Scrambled egg with caviar and chives
If you don't have an egg topper - a specialised and expensive little tool that cuts a line around the circumference of the shell, making it easy to remove - then serve the eggs in small bowls.
Recipe 6 large, very fresh eggs, at room temperature
60 grams cold unsalted butter, cut in small pieces
6 fresh chives (don't use Chinese chives; the flavour is too strong)
125 grams (or more) sturgeon or salmon caviar
About 30 grams creme fraiche
Fine sea salt and freshly ground white pepper
Use an egg topper to remove the upper shell of each egg, then empty the contents into a bowl. Wash the shells and carefully pull out and discard the inner membrane. Leave the shells to dry. If you don't have an egg topper, crack the eggs and put their contents into a bowl. Cut off the top 4cm of each chive and reserve to use as a garnish, then finely mince the remainder.
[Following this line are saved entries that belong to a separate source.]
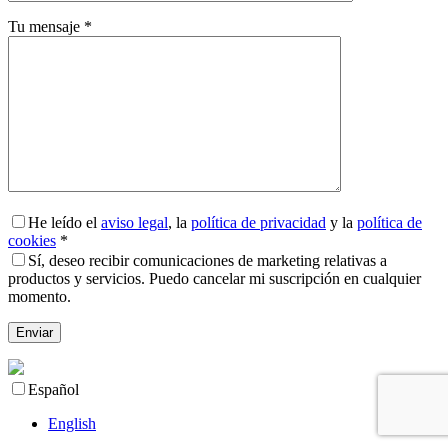
Tu mensaje *
He leído el
aviso legal
, la
política de privacidad
y la
política de
cookies
*
Sí, deseo recibir comunicaciones de marketing relativas a
productos y servicios. Puedo cancelar mi suscripción en cualquier
momento.
Español
English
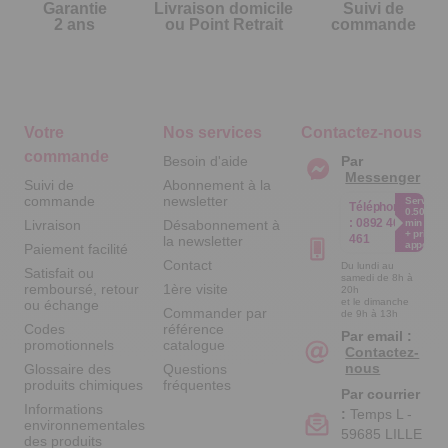
Garantie
Livraison domicile
Suivi de
2 ans
ou Point Retrait
commande
Votre
Nos services
Contactez-nous
commande
Besoin d'aide
Par
Messenger
Suivi de
Abonnement à la
commande
newsletter
Service
Téléphone
0.50€ /
:
0892 461
Livraison
Désabonnement à
min
+ prix
461
la newsletter
appel
Paiement facilité
Contact
Du lundi au
Satisfait ou
samedi de 8h à
remboursé, retour
1ère visite
20h
et le dimanche
ou échange
Commander par
de 9h à 13h
Codes
référence
Par email :
promotionnels
catalogue
Contactez-
nous
Glossaire des
Questions
produits chimiques
fréquentes
Par courrier
Informations
:
Temps L -
environnementales
59685 LILLE
des produits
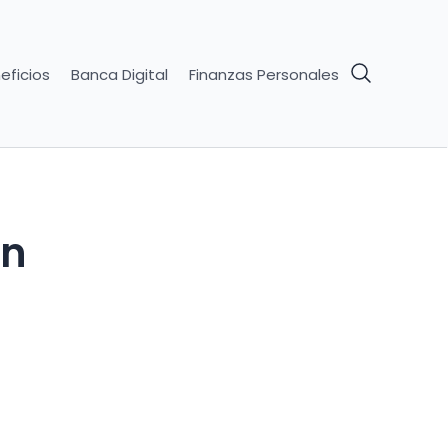
eficios
Banca Digital
Finanzas Personales
en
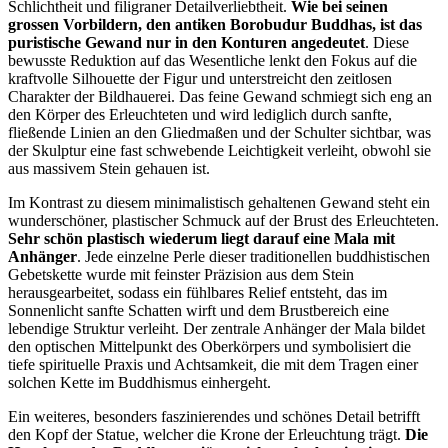
Schlichtheit und filigraner Detailverliebtheit.
Wie bei seinen
grossen Vorbildern, den antiken Borobudur Buddhas, ist das
puristische Gewand nur in den Konturen angedeutet
. Diese
bewusste Reduktion auf das Wesentliche lenkt den Fokus auf die
kraftvolle Silhouette der Figur und unterstreicht den zeitlosen
Charakter der Bildhauerei. Das feine Gewand schmiegt sich eng an
den Körper des Erleuchteten und wird lediglich durch sanfte,
fließende Linien an den Gliedmaßen und der Schulter sichtbar, was
der Skulptur eine fast schwebende Leichtigkeit verleiht, obwohl sie
aus massivem Stein gehauen ist.
Im Kontrast zu diesem minimalistisch gehaltenen Gewand steht ein
wunderschöner, plastischer Schmuck auf der Brust des Erleuchteten.
Sehr schön plastisch wiederum liegt darauf eine Mala mit
Anhänger
. Jede einzelne Perle dieser traditionellen buddhistischen
Gebetskette wurde mit feinster Präzision aus dem Stein
herausgearbeitet, sodass ein fühlbares Relief entsteht, das im
Sonnenlicht sanfte Schatten wirft und dem Brustbereich eine
lebendige Struktur verleiht. Der zentrale Anhänger der Mala bildet
den optischen Mittelpunkt des Oberkörpers und symbolisiert die
tiefe spirituelle Praxis und Achtsamkeit, die mit dem Tragen einer
solchen Kette im Buddhismus einhergeht.
Ein weiteres, besonders faszinierendes und schönes Detail betrifft
den Kopf der Statue, welcher die Krone der Erleuchtung trägt.
Die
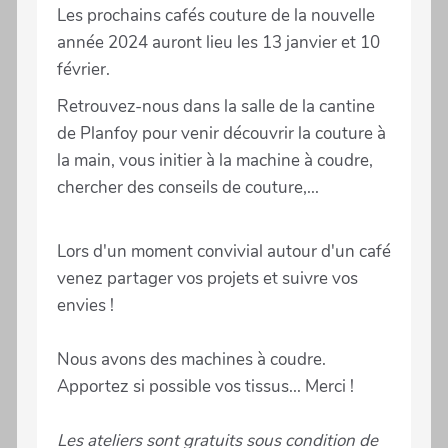
Les prochains cafés couture de la nouvelle
année 2024 auront lieu les 13 janvier et 10
février.
Retrouvez-nous dans la salle de la cantine
de Planfoy pour venir découvrir la couture à
la main, vous initier à la machine à coudre,
chercher des conseils de couture,...
Lors d'un moment convivial autour d'un café
venez partager vos projets et suivre vos
envies !
Nous avons des machines à coudre.
Apportez si possible vos tissus... Merci !
Les ateliers sont gratuits sous condition de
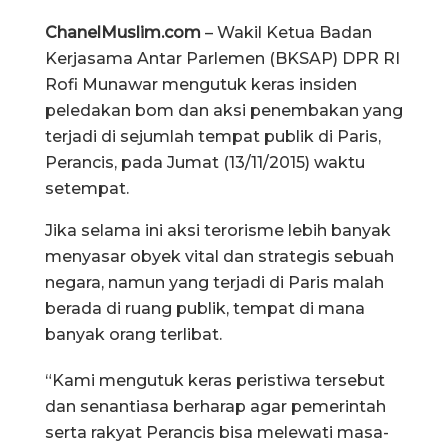
ChanelMuslim.com
– Wakil Ketua Badan
Kerjasama Antar Parlemen (BKSAP) DPR RI
Rofi Munawar mengutuk keras insiden
peledakan bom dan aksi penembakan yang
terjadi di sejumlah tempat publik di Paris,
Perancis, pada Jumat (13/11/2015) waktu
setempat.
Jika selama ini aksi terorisme lebih banyak
menyasar obyek vital dan strategis sebuah
negara, namun yang terjadi di Paris malah
berada di ruang publik, tempat di mana
banyak orang terlibat.
“Kami mengutuk keras peristiwa tersebut
dan senantiasa berharap agar pemerintah
serta rakyat Perancis bisa melewati masa-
Whisk the eggs and cream with salt and pepper to taste, then pour through a fine sieve into a 15cm skillet. Place the skillet over a very low flame and stir constantly with a rubber spatula. The mixture will thicken very slowly; do not increase the heat or the finished dish won't be as soft and creamy. As soon as the eggs start to thicken, add the butter a little at a time. Stir constantly and let the butter melt and incorporate before adding more. When ready, the eggs will be glossy and softly set in small curds. Stir in the minced chives then spoon the eggs into the shells or small bowls. Top each portion with a spoonful of caviar, a dollop of creme fraiche and a chive top, then serve.